▶ [WHAT TO WORK ON]:
Write down exactly the lines from the one with "过滤效率和物料纯度。作为工业过滤领域的高效设备，其简" to the end of the data, first and last included, and no others.
■ ■ ■
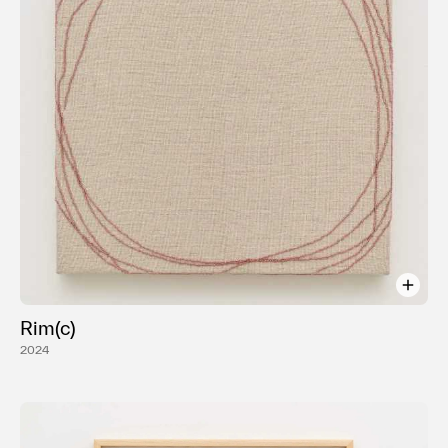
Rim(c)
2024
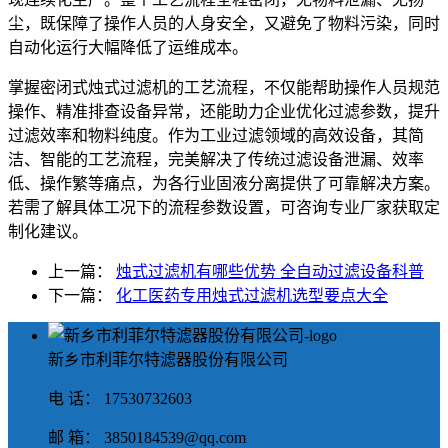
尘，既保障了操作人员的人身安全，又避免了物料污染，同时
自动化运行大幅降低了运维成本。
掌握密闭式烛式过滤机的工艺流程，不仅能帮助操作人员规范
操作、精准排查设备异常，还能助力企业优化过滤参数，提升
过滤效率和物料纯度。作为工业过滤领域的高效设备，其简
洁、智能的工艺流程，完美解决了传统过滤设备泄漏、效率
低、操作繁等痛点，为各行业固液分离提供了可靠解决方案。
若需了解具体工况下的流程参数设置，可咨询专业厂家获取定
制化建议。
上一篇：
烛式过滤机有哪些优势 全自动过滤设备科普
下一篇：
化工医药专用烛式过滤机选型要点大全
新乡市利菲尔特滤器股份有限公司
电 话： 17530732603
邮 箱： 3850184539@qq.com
■ ■ ■
▶ [RESPONSE]:
过滤效率和物料纯度。作为工业过滤领域的高效设备，其简
洁、智能的工艺流程，完美解决了传统过滤设备泄漏、效率
低、操作繁等痛点，为各行业固液分离提供了可靠解决方案。
若需了解具体工况下的流程参数设置，可咨询专业厂家获取定
制化建议。
上一篇：
烛式过滤机有哪些优势 全自动过滤设备科普
下一篇：
化工医药专用烛式过滤机选型要点大全
新乡市利菲尔特滤器股份有限公司
电 话： 17530732603
邮 箱： 3850184539@qq.com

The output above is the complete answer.